Inoltre, è stato affermato che la disciplina contenuta nell’abrogato art. 173 del d.P.R. n. 156 del 1973, come novellato dall’art. 1 del d.l. n. 460 del 1974, conv. in l. n. 588 del 1974, che consentiva variazioni, anche “in pejus”, del tasso di interesse sulla base di decreti ministeriali, in quanto dettata da una fonte di rango legislativo, ha natura cogente (assicurando il contemperamento tra l’interesse generale di programmazione economica e tutela del risparmio del sottoscrittore) e come tale idonea a sostituire ex art. 1339 c.c. la statuizioni negoziali della parti: ne derivava che il contrasto tra le condizioni, in riferimento al saggio degli interessi, apposte sul titolo e quelle stabilite dal d.m. che ne disponeva l’emissione deve essere risolto dando la prevalenza alle seconde, anche relativamente alla serie – istituita con effetto dal 1 luglio 1986 con d.m. 13 giugno 1986 – di buoni postali fruttiferi distinta con la lettera “Q”, fissando per tutte le serie precedenti, e con decorrenza 1 gennaio 1987, un regime di calcolo degli interessi meno favorevole di quello risultante dalla tabella posta a tergo dei buoni (Cass., n. 4748/22).

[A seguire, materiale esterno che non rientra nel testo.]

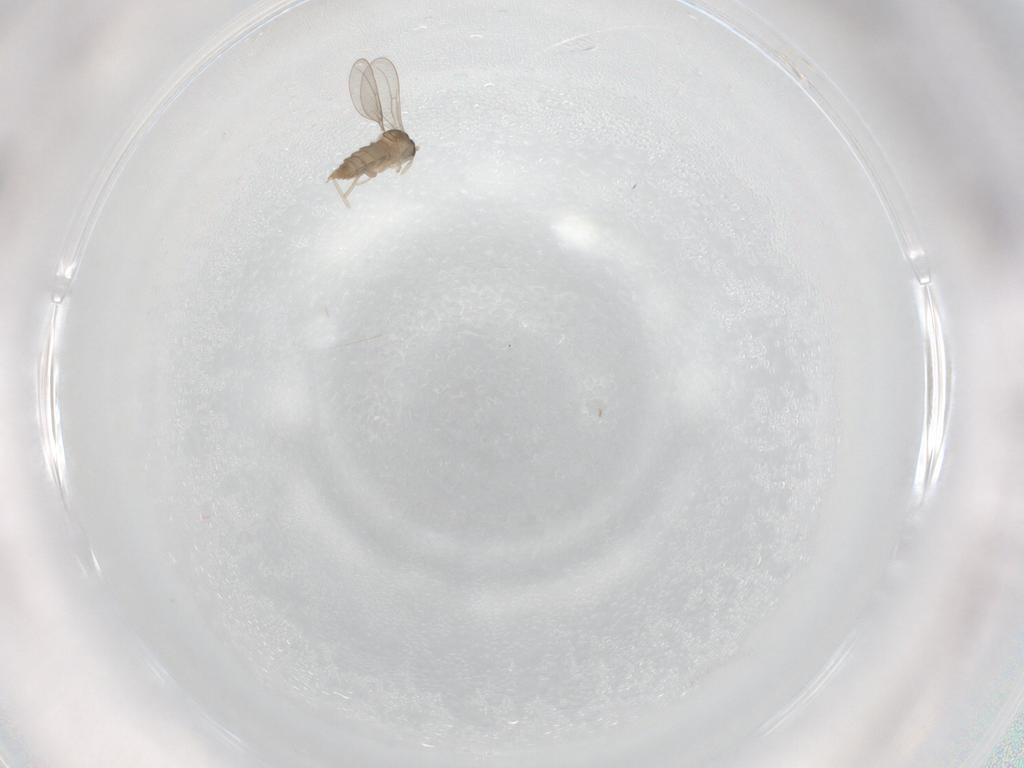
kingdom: Animalia
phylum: Arthropoda
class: Insecta
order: Diptera
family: Cecidomyiidae
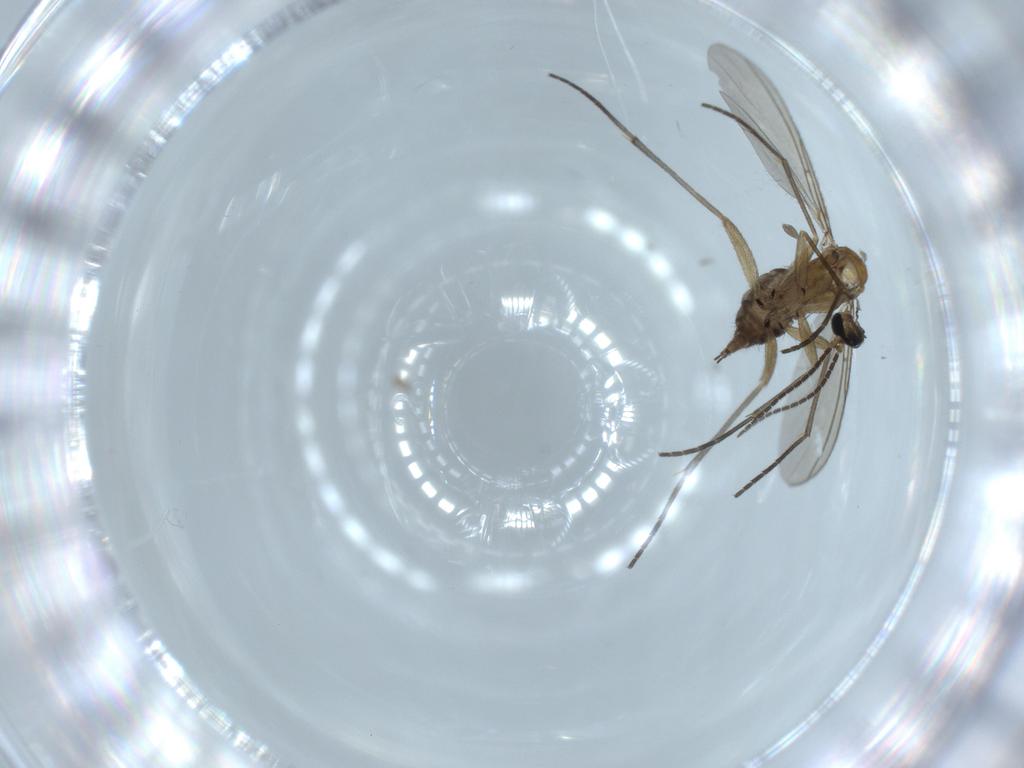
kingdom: Animalia
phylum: Arthropoda
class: Insecta
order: Diptera
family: Sciaridae
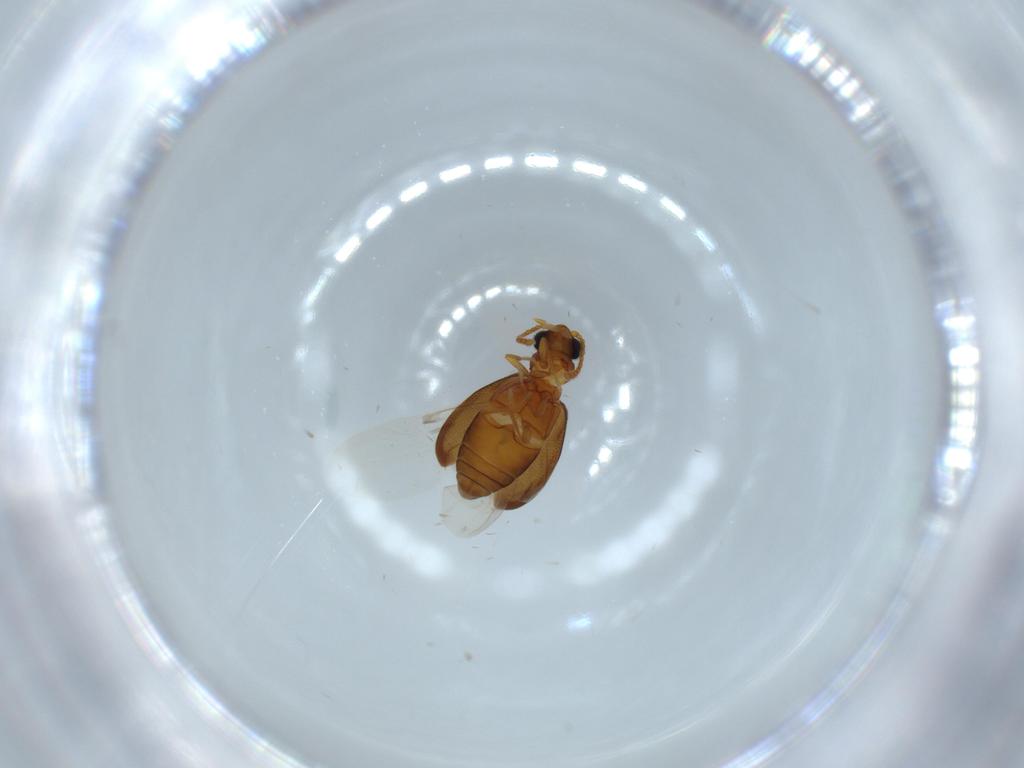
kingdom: Animalia
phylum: Arthropoda
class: Insecta
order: Coleoptera
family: Aderidae
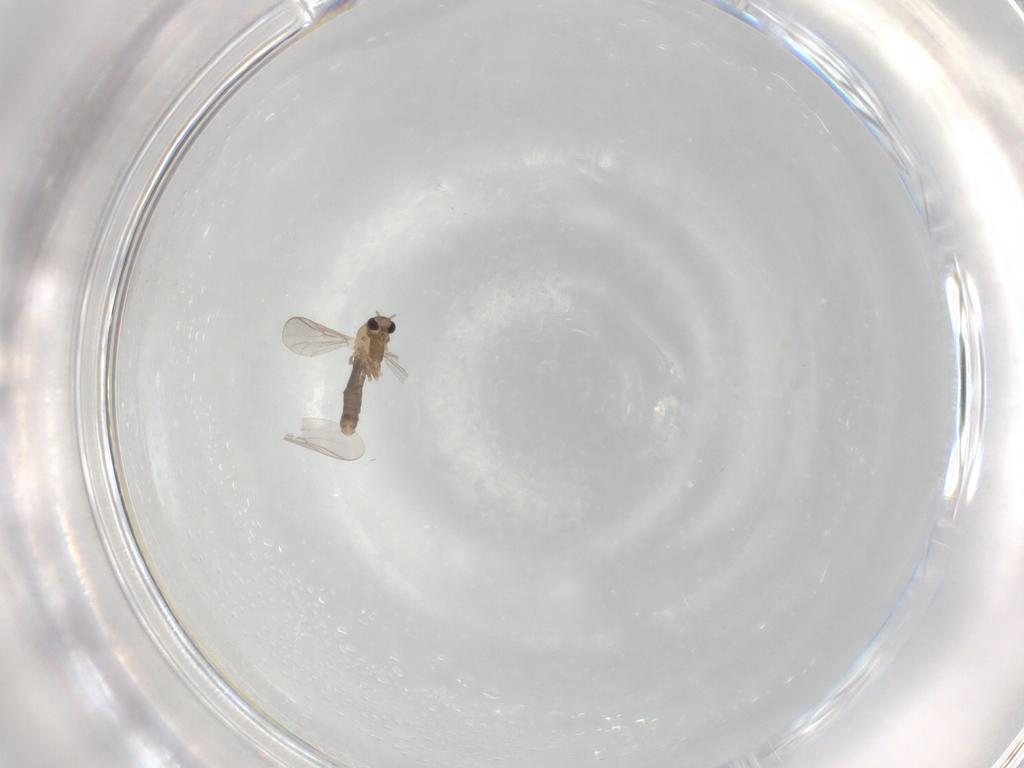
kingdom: Animalia
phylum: Arthropoda
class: Insecta
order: Diptera
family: Chironomidae
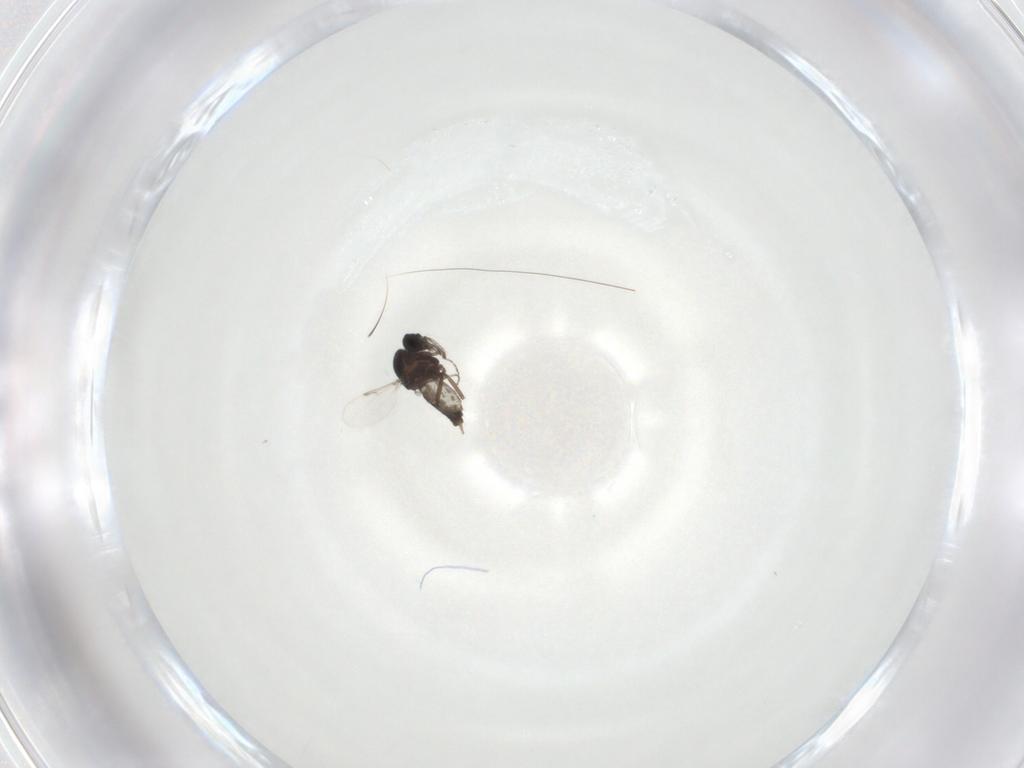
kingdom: Animalia
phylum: Arthropoda
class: Insecta
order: Diptera
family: Ceratopogonidae
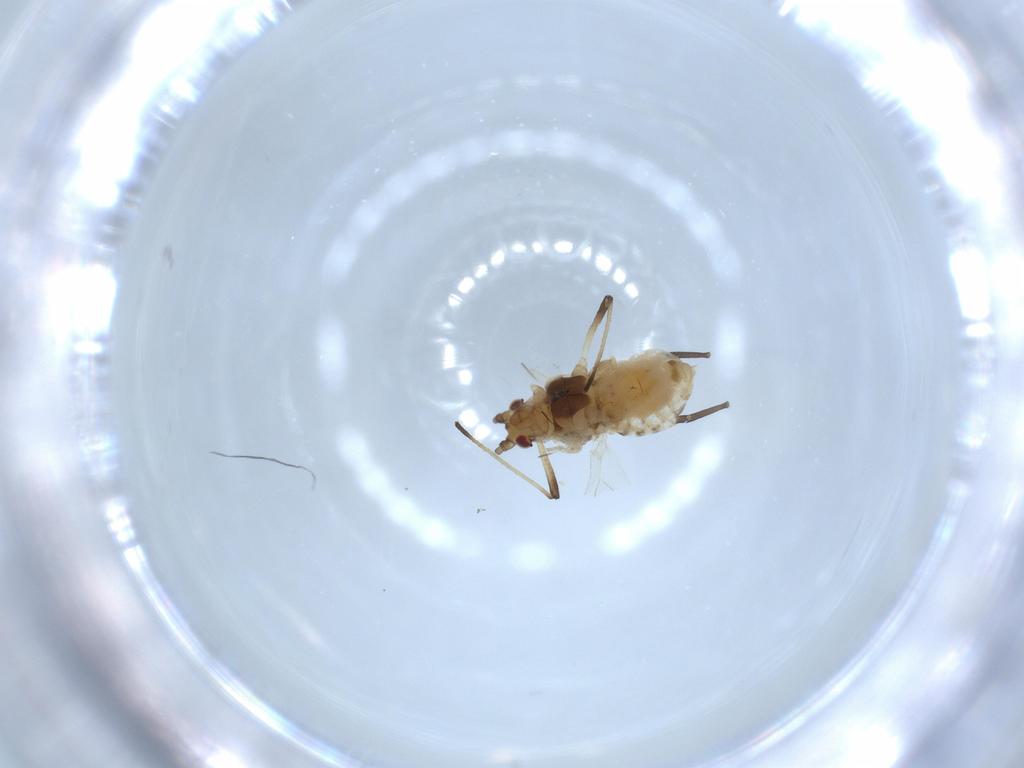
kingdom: Animalia
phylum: Arthropoda
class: Insecta
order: Hemiptera
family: Aphididae
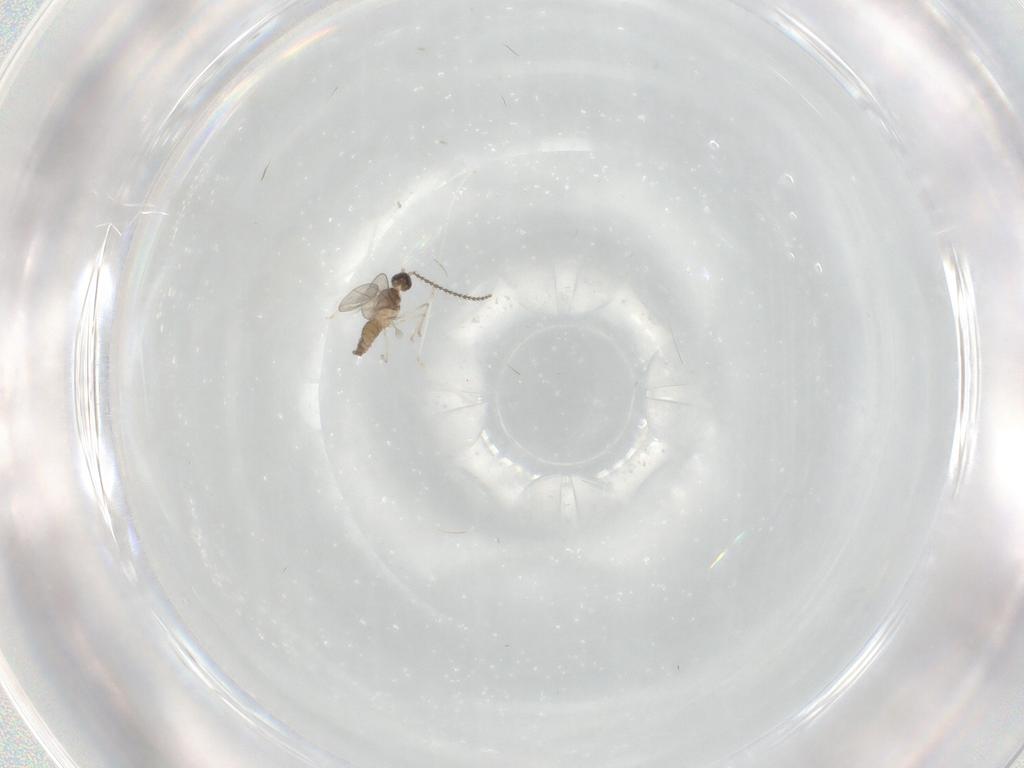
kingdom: Animalia
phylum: Arthropoda
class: Insecta
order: Diptera
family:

Inoltre, a tenore della sentenza delle Sezioni Unite, 11 febbraio 2019, n. 3963), si conviene sulla possibilità che il contenuto dei diritti spettanti ai sottoscrittori dei buoni postali possa subire, medio tempore , variazioni per effetto di eventuali sopravvenuti decreti ministeriali volti a modificare il tasso degli interessi originariamente
previsto, e si riconosce la necessità in casi siffatti di un’integrazione extratestuale del rapporto, senza però svalutare totalmente la rilevanza delle diciture riportate sui buoni stessi.
Ed è del tutto chiaro, nell’ottica di tale decisione, che il predetto articolo 173 è appunto considerato quale norma cogente, operante secondo il congegno dell’articolo 1339 c.c., espressamente richiamato, giacché, altrimenti, esso non potrebbe incidere su ll’accordo negoziale cristallizzato nel buono postale.
Pertanto, nel caso concreto, per quanto esposto, la variazione del rendimento del buono in questione è da ritenere legittimo.
Ne consegue che, in accoglimento dell’unico motivo, la sentenza impugnata va cassata, con rinvio della causa al Tribunale di Santa Maria Capua Vetere, anche in ordine alle spese.
P.Q.M.
La Corte accoglie il ricorso, e cassa la sentenza impugnata, rinviando la causa al Tribunale di Santa Maria Capua Vetere, anche in ordine alle spese del giudizio di legittimità.
Così deciso nella camera di consiglio dell’8 luglio 2025.